- DATASET RECORDS:
Segment Open

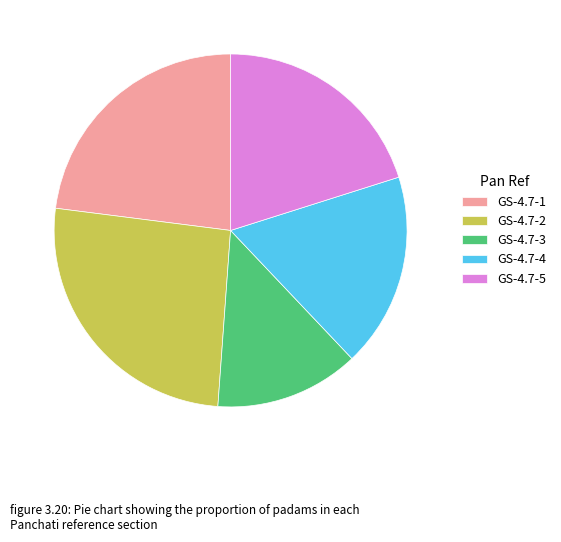

How many slices are in this pie chart?

5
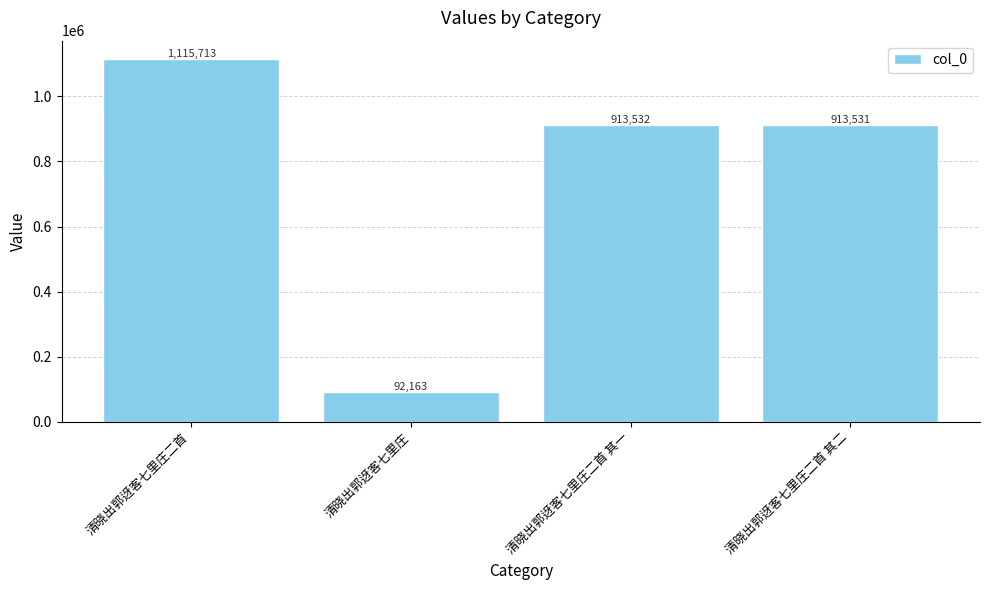

How many categories are shown in the chart?

4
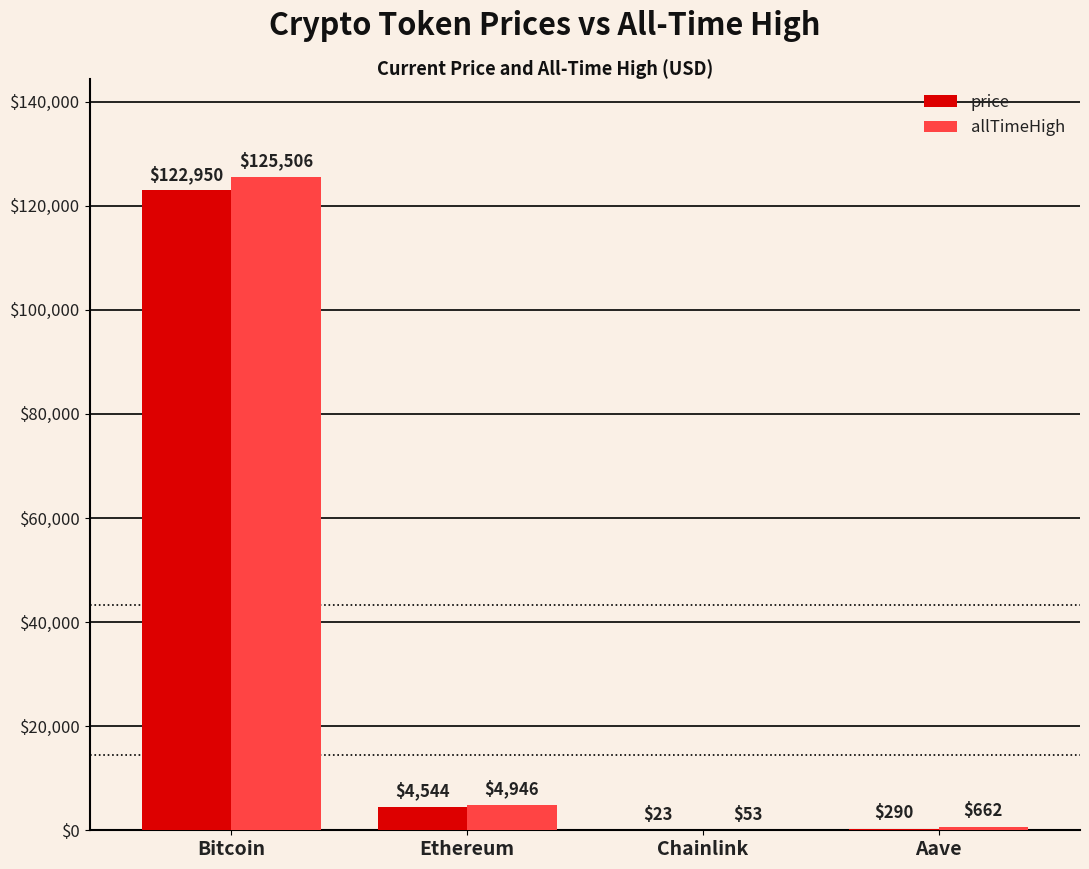

Is the value of price at Chainlink greater than the value of allTimeHigh at Chainlink?

No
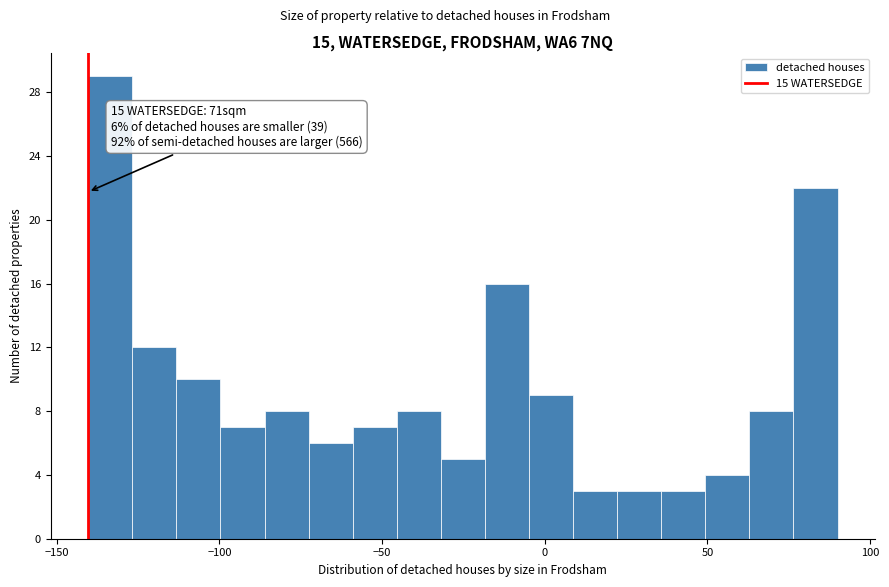

Around what value on the x-axis is the tallest bar? Give the approximate position of its centre, as read against the axis.

-135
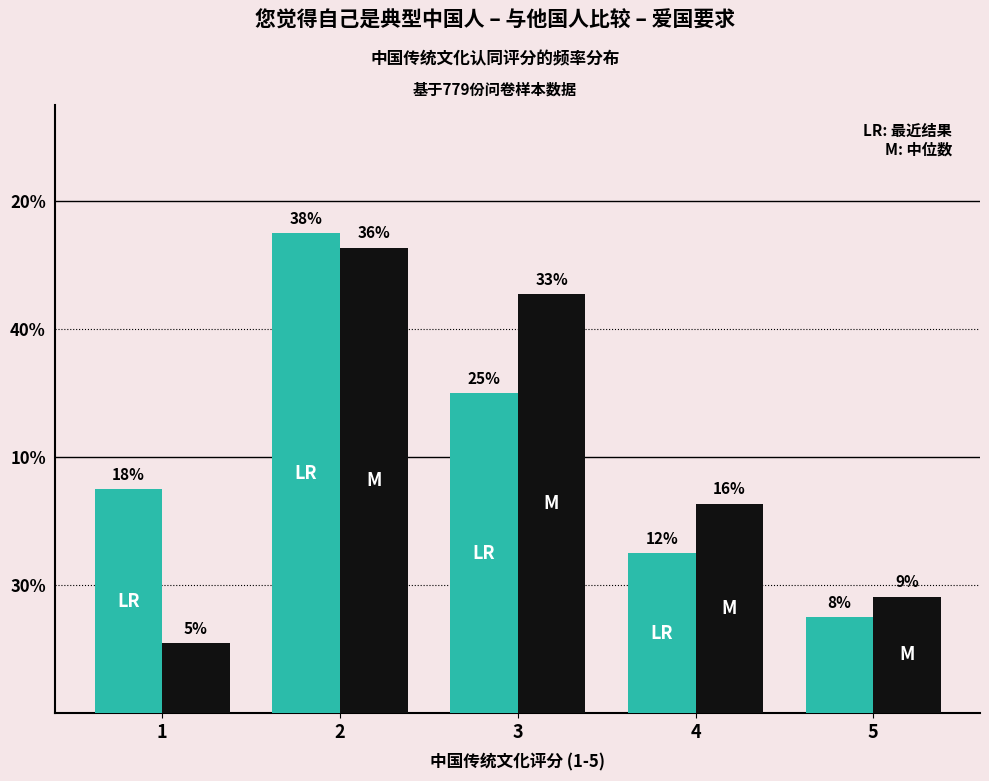

Reading left to right, list all the values displayed in this chart.

LR (最近结果): 17.5	37.5	25.0	12.5	7.5
M (中位数): 5.5	36.4	32.7	16.4	9.1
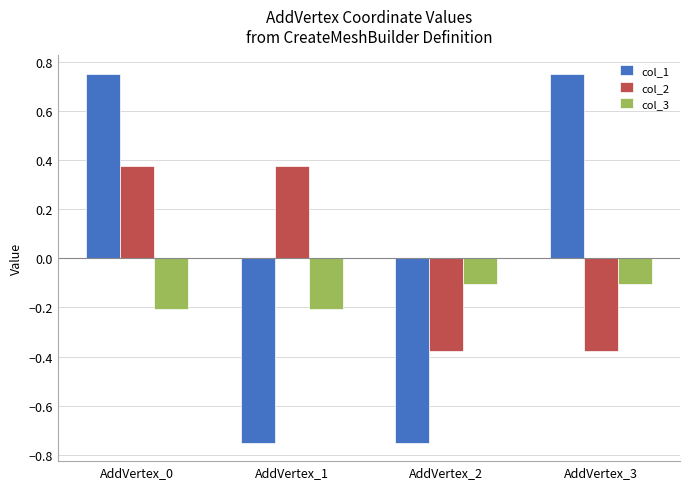

Rank the series by their maximum value, from lowest to highest.

col_3, col_2, col_1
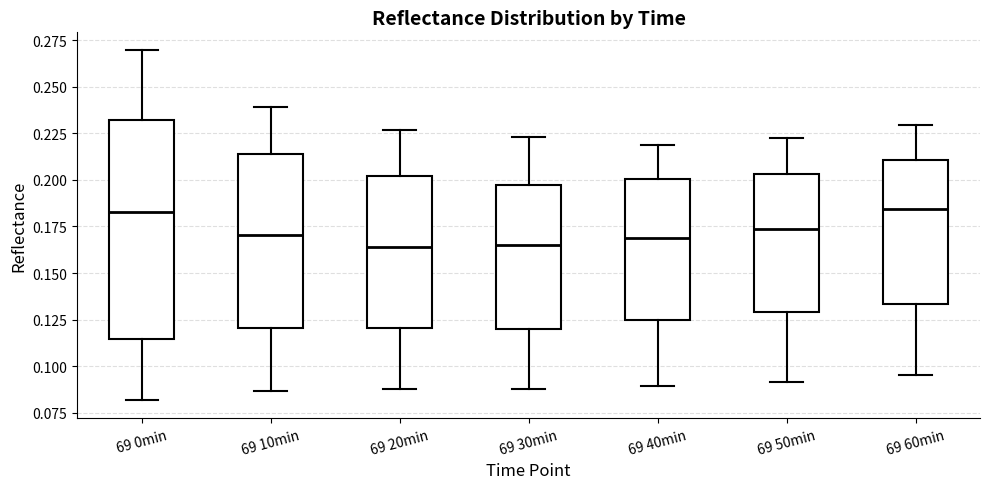

Reading left to right, read every box against the y-axis: the position of its median line, the range the box covers, and the ends of its whiskers. The values are not printed on the chart, so give them approximately, as read against the axis.

69 0min: median 0.185, box 0.115 to 0.230, whiskers 0.080 to 0.270
69 10min: median 0.170, box 0.120 to 0.215, whiskers 0.085 to 0.240
69 20min: median 0.165, box 0.120 to 0.200, whiskers 0.090 to 0.225
69 30min: median 0.165, box 0.120 to 0.195, whiskers 0.090 to 0.225
69 40min: median 0.170, box 0.125 to 0.200, whiskers 0.090 to 0.220
69 50min: median 0.175, box 0.130 to 0.205, whiskers 0.090 to 0.225
69 60min: median 0.185, box 0.135 to 0.210, whiskers 0.095 to 0.230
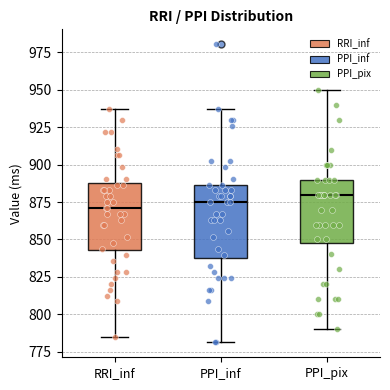

Reading left to right, read every box against the y-axis: the position of its median line, the range the box covers, and the ends of its whiskers. The values are not printed on the chart, so give them approximately, as read against the axis.

RRI_inf: median 870, box 845 to 890, whiskers 785 to 940
PPI_inf: median 875, box 840 to 885, whiskers 780 to 940
PPI_pix: median 880, box 850 to 890, whiskers 790 to 950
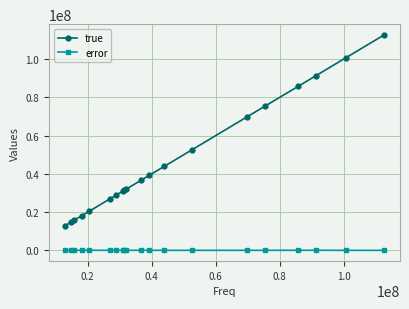

Which series has the widest spread of values?

true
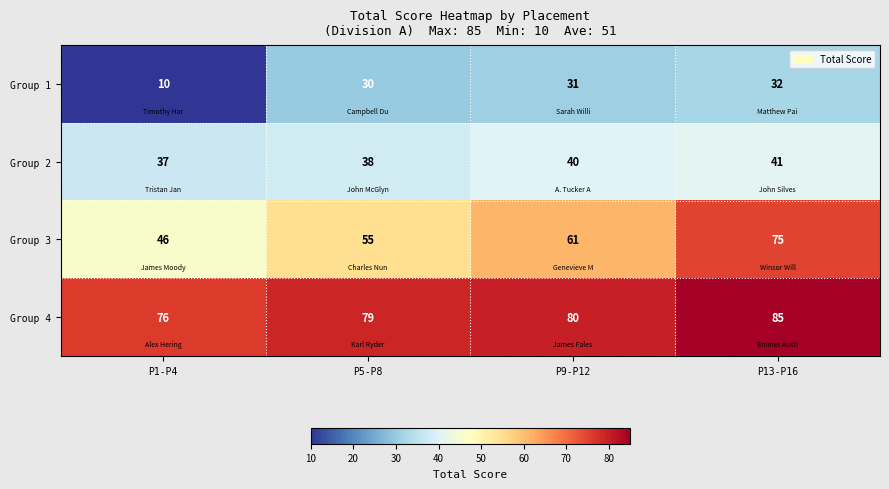

What is the highest value of the Group 1 series?

32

Segment Closed

- PROBLEM STATEMENT: Please reproduce all of the material above word for word, leaving out the pictures.

- RESULT OF THIS TASK:
How many slices are in this pie chart?

5

How many categories are shown in the chart?

4

Is the value of price at Chainlink greater than the value of allTimeHigh at Chainlink?

No

Around what value on the x-axis is the tallest bar? Give the approximate position of its centre, as read against the axis.

-135

Reading left to right, list all the values displayed in this chart.

LR (最近结果): 17.5	37.5	25.0	12.5	7.5
M (中位数): 5.5	36.4	32.7	16.4	9.1

Rank the series by their maximum value, from lowest to highest.

col_3, col_2, col_1

Reading left to right, read every box against the y-axis: the position of its median line, the range the box covers, and the ends of its whiskers. The values are not printed on the chart, so give them approximately, as read against the axis.

69 0min: median 0.185, box 0.115 to 0.230, whiskers 0.080 to 0.270
69 10min: median 0.170, box 0.120 to 0.215, whiskers 0.085 to 0.240
69 20min: median 0.165, box 0.120 to 0.200, whiskers 0.090 to 0.225
69 30min: median 0.165, box 0.120 to 0.195, whiskers 0.090 to 0.225
69 40min: median 0.170, box 0.125 to 0.200, whiskers 0.090 to 0.220
69 50min: median 0.175, box 0.130 to 0.205, whiskers 0.090 to 0.225
69 60min: median 0.185, box 0.135 to 0.210, whiskers 0.095 to 0.230

Reading left to right, read every box against the y-axis: the position of its median line, the range the box covers, and the ends of its whiskers. The values are not printed on the chart, so give them approximately, as read against the axis.

RRI_inf: median 870, box 845 to 890, whiskers 785 to 940
PPI_inf: median 875, box 840 to 885, whiskers 780 to 940
PPI_pix: median 880, box 850 to 890, whiskers 790 to 950

Which series has the widest spread of values?

true

What is the highest value of the Group 1 series?

32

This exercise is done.